Without including any pictures, copy each entry below exactly.

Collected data
# # #
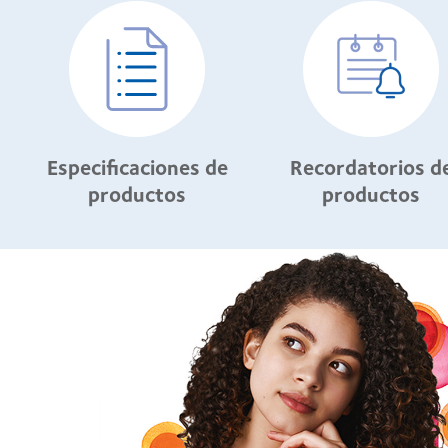
Especificaciones de
Recordatorios d
productos
productos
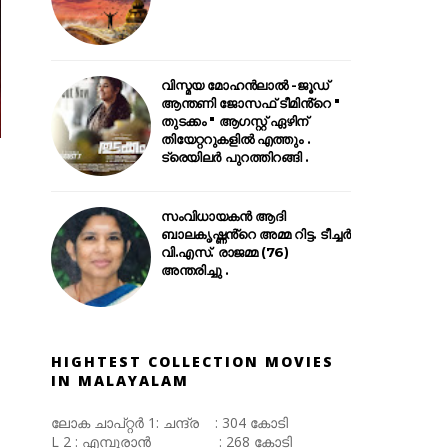
വിസ്മയ മോഹൻലാൽ -ജൂഡ്
ആന്തണി ജോസഫ് ടീമിൻ്റെ "
തുടക്കം " ആഗസ്റ്റ് ഏഴിന്
തിയേറ്ററുകളിൽ എത്തും .
ട്രെയിലർ പുറത്തിറങ്ങി .
സംവിധായകൻ ആദി
ബാലകൃഷ്ണൻ്റെ അമ്മ റിട്ട. ടീച്ചർ
വി.എസ്. രാജമ്മ (76)
അന്തരിച്ചു .
HIGHTEST COLLECTION MOVIES
IN MALAYALAM
ലോക ചാപ്റ്റർ 1: ചന്ദ്ര : 304 കോടി
L 2 : എമ്പുരാൻ : 268 കോടി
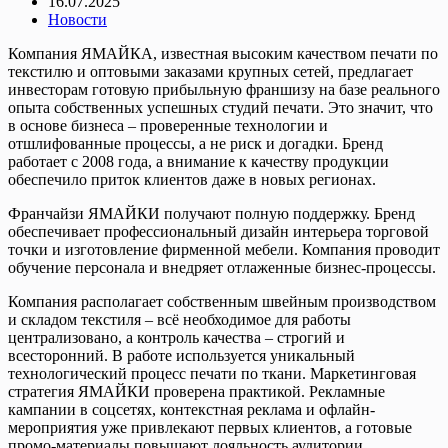
16.07.2025
Новости
Компания ЯМАЙКА, известная высоким качеством печати по
текстилю и оптовыми заказами крупных сетей, предлагает
инвесторам готовую прибыльную франшизу на базе реального
опыта собственных успешных студий печати. Это значит, что
в основе бизнеса – проверенные технологии и
отшлифованные процессы, а не риск и догадки. Бренд
работает с 2008 года, а внимание к качеству продукции
обеспечило приток клиентов даже в новых регионах.
Франчайзи ЯМАЙКИ получают полную поддержку. Бренд
обеспечивает профессиональный дизайн интерьера торговой
точки и изготовление фирменной мебели. Компания проводит
обучение персонала и внедряет отлаженные бизнес-процессы.
Компания располагает собственным швейным производством
и складом текстиля – всё необходимое для работы
централизовано, а контроль качества – строгий и
всесторонний. В работе используется уникальный
технологический процесс печати по ткани. Маркетинговая
стратегия ЯМАЙКИ проверена практикой. Рекламные
кампании в соцсетях, контекстная реклама и офлайн-
мероприятия уже привлекают первых клиентов, а готовые
промо-материалы повышают лояльность аудитории.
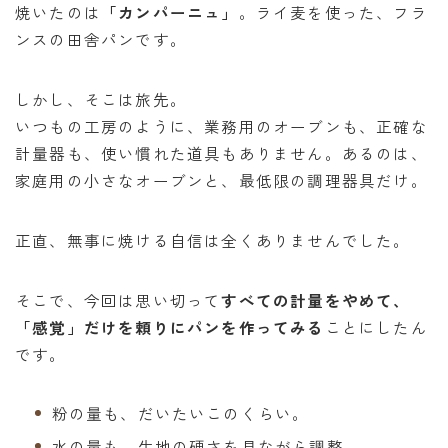
焼いたのは
「カンパーニュ」
。ライ麦を使った、フラ
ンスの田舎パンです。
しかし、そこは旅先。
いつもの工房のように、業務用のオーブンも、正確な
計量器も、使い慣れた道具もありません。あるのは、
家庭用の小さなオーブンと、最低限の調理器具だけ。
正直、無事に焼ける自信は全くありませんでした。
そこで、今回は思い切って
すべての計量をやめて、
「感覚」だけを頼りにパンを作ってみる
ことにしたん
です。
粉の量も、だいたいこのくらい。
水の量も、生地の硬さを見ながら調整。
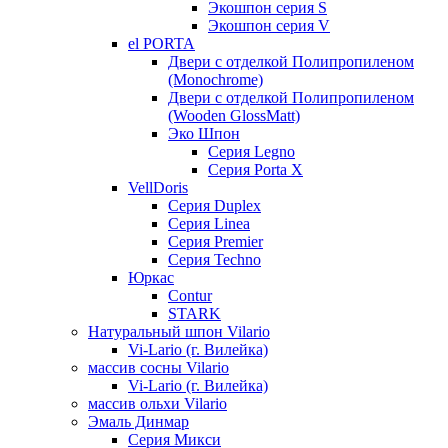
Экошпон серия S
Экошпон серия V
el PORTA
Двери с отделкой Полипропиленом
(Monochrome)
Двери с отделкой Полипропиленом
(Wooden GlossMatt)
Эко Шпон
Серия Legno
Серия Porta X
VellDoris
Серия Duplex
Серия Linea
Серия Premier
Серия Techno
Юркас
Contur
STARK
Натуральный шпон Vilario
Vi-Lario (г. Вилейка)
массив сосны Vilario
Vi-Lario (г. Вилейка)
массив ольхи Vilario
Эмаль Динмар
Серия Микси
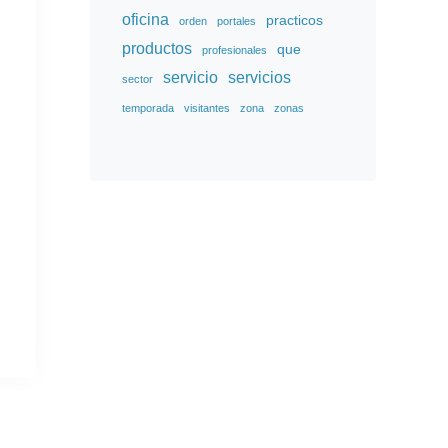
oficina
practicos
orden
portales
productos
que
profesionales
servicio
servicios
sector
temporada
visitantes
zona
zonas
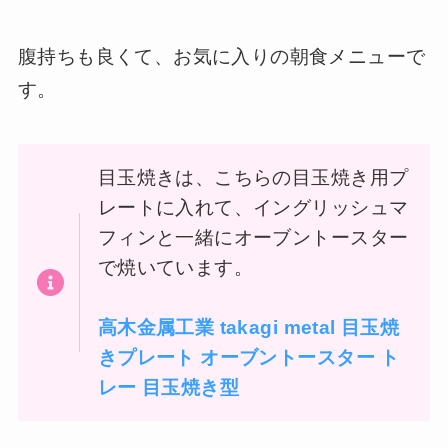
腹持ちも良くて、お気に入りの朝食メニューで
す。
目玉焼きは、こちらの目玉焼き用プ
レートに入れて、イングリッシュマ
フィンと一緒にオーブントースター
で焼いています。
高木金属工業 takagi metal 目玉焼
きプレート オーブントースター ト
レー 目玉焼き型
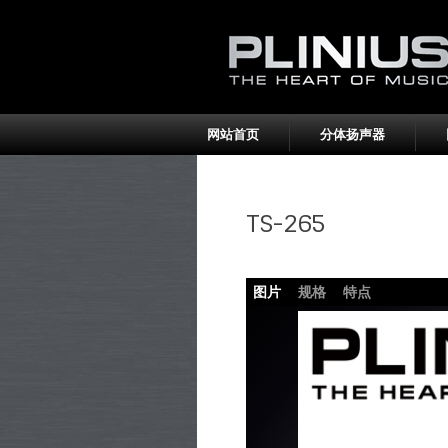
网站首页
分体扬声器
TS-265
图片
规格
特点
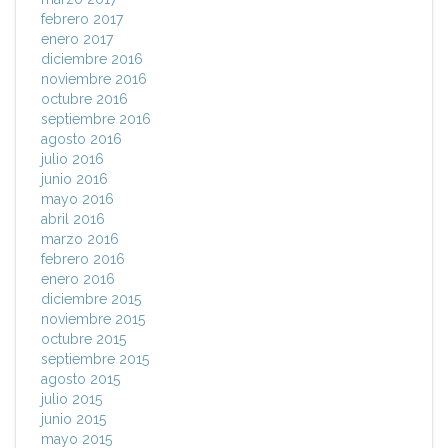
febrero 2017
enero 2017
diciembre 2016
noviembre 2016
octubre 2016
septiembre 2016
agosto 2016
julio 2016
junio 2016
mayo 2016
abril 2016
marzo 2016
febrero 2016
enero 2016
diciembre 2015
noviembre 2015
octubre 2015
septiembre 2015
agosto 2015
julio 2015
junio 2015
mayo 2015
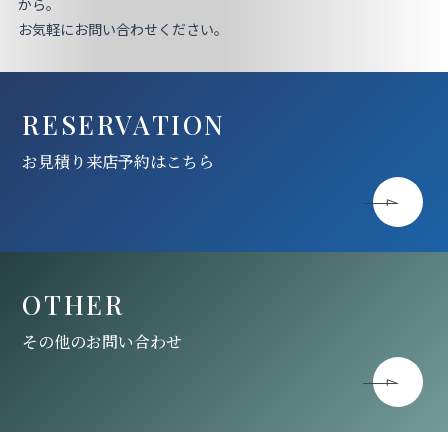
お見積り来店予約はこちら
から。
お気軽にお問い合わせください。
法人のお客様へ
RESERVATION
お見積り来店予約はこちら
OTHER
その他のお問い合わせ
# # #
Solution to this task:
Especificaciones de
Recordatorios d
productos
productos
വിസ്മയ മോഹൻലാൽ -ജൂഡ്
ആന്തണി ജോസഫ് ടീമിൻ്റെ "
തുടക്കം " ആഗസ്റ്റ് ഏഴിന്
തിയേറ്ററുകളിൽ എത്തും .
ട്രെയിലർ പുറത്തിറങ്ങി .
സംവിധായകൻ ആദി
ബാലകൃഷ്ണൻ്റെ അമ്മ റിട്ട. ടീച്ചർ
വി.എസ്. രാജമ്മ (76)
അന്തരിച്ചു .
HIGHTEST COLLECTION MOVIES
IN MALAYALAM
ലോക ചാപ്റ്റർ 1: ചന്ദ്ര : 304 കോടി
L 2 : എമ്പുരാൻ : 268 കോടി
16.07.2025
Новости
Компания ЯМАЙКА, известная высоким качеством печати по
текстилю и оптовыми заказами крупных сетей, предлагает
инвесторам готовую прибыльную франшизу на базе реального
опыта собственных успешных студий печати. Это значит, что
в основе бизнеса – проверенные технологии и
отшлифованные процессы, а не риск и догадки. Бренд
работает с 2008 года, а внимание к качеству продукции
обеспечило приток клиентов даже в новых регионах.
Франчайзи ЯМАЙКИ получают полную поддержку. Бренд
обеспечивает профессиональный дизайн интерьера торговой
точки и изготовление фирменной мебели. Компания проводит
обучение персонала и внедряет отлаженные бизнес-процессы.
Компания располагает собственным швейным производством
и складом текстиля – всё необходимое для работы
централизовано, а контроль качества – строгий и
всесторонний. В работе используется уникальный
технологический процесс печати по ткани. Маркетинговая
стратегия ЯМАЙКИ проверена практикой. Рекламные
кампании в соцсетях, контекстная реклама и офлайн-
мероприятия уже привлекают первых клиентов, а готовые
промо-материалы повышают лояльность аудитории.
焼いたのは
「カンパーニュ」
。ライ麦を使った、フラ
ンスの田舎パンです。
しかし、そこは旅先。
いつもの工房のように、業務用のオーブンも、正確な
計量器も、使い慣れた道具もありません。あるのは、
家庭用の小さなオーブンと、最低限の調理器具だけ。
正直、無事に焼ける自信は全くありませんでした。
そこで、今回は思い切って
すべての計量をやめて、
「感覚」だけを頼りにパンを作ってみる
ことにしたん
です。
粉の量も、だいたいこのくらい。
水の量も、生地の硬さを見ながら調整。
Экошпон серия S
Экошпон серия V
el PORTA
Двери с отделкой Полипропиленом
(Monochrome)
Двери с отделкой Полипропиленом
(Wooden GlossMatt)
Эко Шпон
Серия Legno
Серия Porta X
VellDoris
Серия Duplex
Серия Linea
Серия Premier
Серия Techno
Юркас
Contur
STARK
Натуральный шпон Vilario
Vi-Lario (г. Вилейка)
массив сосны Vilario
Vi-Lario (г. Вилейка)
массив ольхи Vilario
Эмаль Динмар
Серия Микси
oficina
practicos
orden
portales
productos
que
profesionales
servicio
servicios
sector
temporada
visitantes
zona
zonas
腹持ちも良くて、お気に入りの朝食メニューで
す。
目玉焼きは、こちらの目玉焼き用プ
レートに入れて、イングリッシュマ
フィンと一緒にオーブントースター
で焼いています。
高木金属工業 takagi metal 目玉焼
きプレート オーブントースター ト
レー 目玉焼き型
网站首页
分体扬声器
TS-265
图片
规格
特点
febrero 2017
enero 2017
diciembre 2016
noviembre 2016
octubre 2016
septiembre 2016
agosto 2016
julio 2016
junio 2016
mayo 2016
abril 2016
marzo 2016
febrero 2016
enero 2016
diciembre 2015
noviembre 2015
octubre 2015
septiembre 2015
agosto 2015
julio 2015
junio 2015
mayo 2015
お見積り来店予約はこちら
から。
お気軽にお問い合わせください。
法人のお客様へ
RESERVATION
お見積り来店予約はこちら
OTHER
その他のお問い合わせ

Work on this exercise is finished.